Bulimia Nervosa
Bulimia Nervosa is an eating disorder with two components: binge eating and compensatory behavior. A binge episode is defined as overeating, i.e., consuming an amount of food (calories) that is substantially more than would be consumed by most people, which occurs over two hours. Compensatory behaviors are efforts to prevent the excessive calories from resulting in weight gain. These can include purging behaviors such as vomiting (e.g., “gagging” oneself with a finger) or using laxatives, diuretics, or enemas. Nonpurging behaviors include fasting or excessive exercise. Bulimia nervosa is very dangerous and can result in electrolyte imbalances and other medical issues influenced by the type of compensatory behaviors.

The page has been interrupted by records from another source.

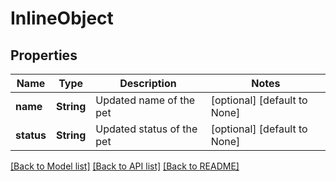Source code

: # InlineObject

## Properties
Name | Type | Description | Notes
------------ | ------------- | ------------- | -------------
**name** | **String** | Updated name of the pet | [optional] [default to None]
**status** | **String** | Updated status of the pet | [optional] [default to None]

[[Back to Model list]](../README.md#documentation-for-models) [[Back to API list]](../README.md#documentation-for-api-endpoints) [[Back to README]](../README.md)


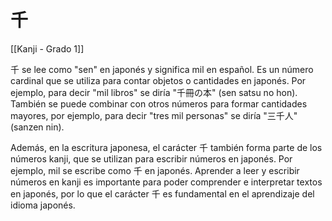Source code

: # 千

[[Kanji - Grado 1]]

千 se lee como "sen" en japonés y significa mil en español. Es un número cardinal que se utiliza para contar objetos o cantidades en japonés. Por ejemplo, para decir "mil libros" se diría "千冊の本" (sen satsu no hon). También se puede combinar con otros números para formar cantidades mayores, por ejemplo, para decir "tres mil personas" se diría "三千人" (sanzen nin).

Además, en la escritura japonesa, el carácter 千 también forma parte de los números kanji, que se utilizan para escribir números en japonés. Por ejemplo, mil se escribe como 千 en japonés. Aprender a leer y escribir números en kanji es importante para poder comprender e interpretar textos en japonés, por lo que el carácter 千 es fundamental en el aprendizaje del idioma japonés.

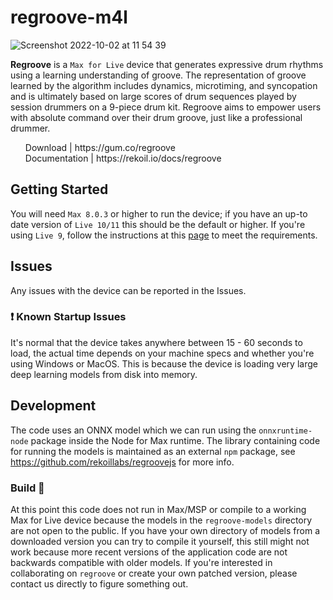 # regroove-m4l

![Screenshot 2022-10-02 at 11 54 39](https://user-images.githubusercontent.com/82545229/193448342-4d7d743b-1795-4405-8f36-cbc92c69e179.png)

**Regroove** is a `Max for Live` device that generates expressive drum rhythms using a learning understanding of groove. The representation of groove learned by the algorithm includes dynamics, microtiming, and syncopation and is ultimately based on large scores of drum sequences played by session drummers on a 9-piece drum kit. Regroove aims to empower users with absolute command over their drum groove, just like a professional drummer.

<ul style="list-style:outside none none;">
   <li>
    Download | https://gum.co/regroove
  </li>
  <li>
    Documentation | https://rekoil.io/docs/regroove
  </li>
</ul>

## Getting Started

You will need `Max 8.0.3` or higher to run the device; if you have an up-to date version of `Live 10/11` this should be the default or higher. If you're using `Live 9`, follow the instructions at this <a href="https://help.ableton.com/hc/en-us/articles/209070309">page</a> to meet the requirements.

## Issues

Any issues with the device can be reported in the Issues.

### ❗ Known Startup Issues

It's normal that the device takes anywhere between 15 - 60 seconds to load, the actual time depends on your machine specs and whether you're using Windows or MacOS. This is because the device is loading very large deep learning models from disk into memory.

## Development

The code uses an ONNX model which we can run using the `onnxruntime-node` package inside the Node for Max runtime. The library containing code for running the models is maintained as an external `npm` package, see https://github.com/rekoillabs/regroovejs for more info.

### Build :hammer:
At this point this code does not run in Max/MSP or compile to a working Max for Live device because the models in the `regroove-models` directory are not open to the public. If you have your own directory of models from a downloaded version you can try to compile it yourself, this still might not work because more recent versions of the application code are not backwards compatible with older models. If you're interested in collaborating on `regroove` or create your own patched version, please contact us directly to figure something out.
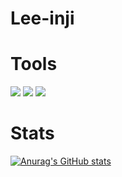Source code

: # Lee-inji

# Tools
<img src="https://img.shields.io/badge/Figma-F24E1E?style=flat-square&logo=Figma&logoColor=white"/> <img src="https://img.shields.io/badge/VisualStudioCode-007ACC?style=flat-square&logo=VisualStudioCode&logoColor=white"/> <img src="https://img.shields.io/badge/Github-181717?style=flat-square&logo=Github&logoColor=white"/>

# Stats
[![Anurag's GitHub stats](https://github-readme-stats.vercel.app/api?username=injilee&hide=stars&show_icons=true&theme=dark)](https://github.com/injilee/github-readme-stats)
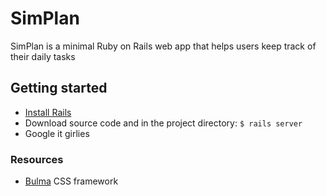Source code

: # SimPlan

SimPlan is a minimal Ruby on Rails web app that helps users keep track of their daily tasks

## Getting started

- [Install Rails](https://guides.rubyonrails.org/getting_started.html)
- Download source code and in the project directory: `$ rails server`
- Google it girlies

### Resources
- [Bulma](https://bulma.io/) CSS framework
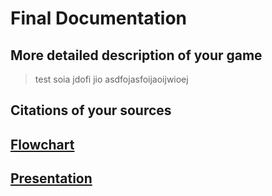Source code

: # Final Documentation
## More detailed description of your game
> test soia jdofi jio
> asdfojasfoijaoijwioej
## Citations of your sources
## [Flowchart](https://drive.google.com/open?id=1ogES-TVaDJXcCu_GGn79NkZOdua8U1-f)
## [Presentation](https://docs.google.com/presentation/d/1gGt77toKl0WI5Zc6aegxlX0Fux8GhR480_d0RNt5Baw/edit?usp=sharing)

It should be treated by a professional with eating disorder expertise.
Clinical Diagnoses
The American Psychiatric Association classifies Bulimia Nervosa as an Eating Disorder on Axis I of the DSM-IV-TR. Symptoms must include:
- Binge eating
- Perceived loss of control over eating
- Compensatory behavior aimed at preventing weight gain
- Binges and compensatory behaviors cycle occurs at least two times per week for at least three months
the individual overvalues his/her appearance according to weight/body composition - The prior five symptoms cannot occur only during episodes of Anorexia Nervosa
Two types of Bulimia exist:
Purging Type
Nonpurging Type
Bulimia Nervosa Causes & Characteristics
Ninety percent of Bulimics are female. The majority of bulimics are white and the condition is more common in Western countries. This leads many experts to conclude that the cause is primarily learned, given its cultural variability. Many Bulimics struggle with their weight and frequently diet. Approximately 2% of women and 0.2% of men in America will suffer from Bulimia Nervosa during their lifetime.
Bulimia Nervosa Treatment
Treatment should always be determined by a professional (e.g., licensed psychologist, psychiatrist, licensed social worker, or licensed mental health counselor). Fortunately, this disorder has been successfully treated by cognitive behavioral therapies.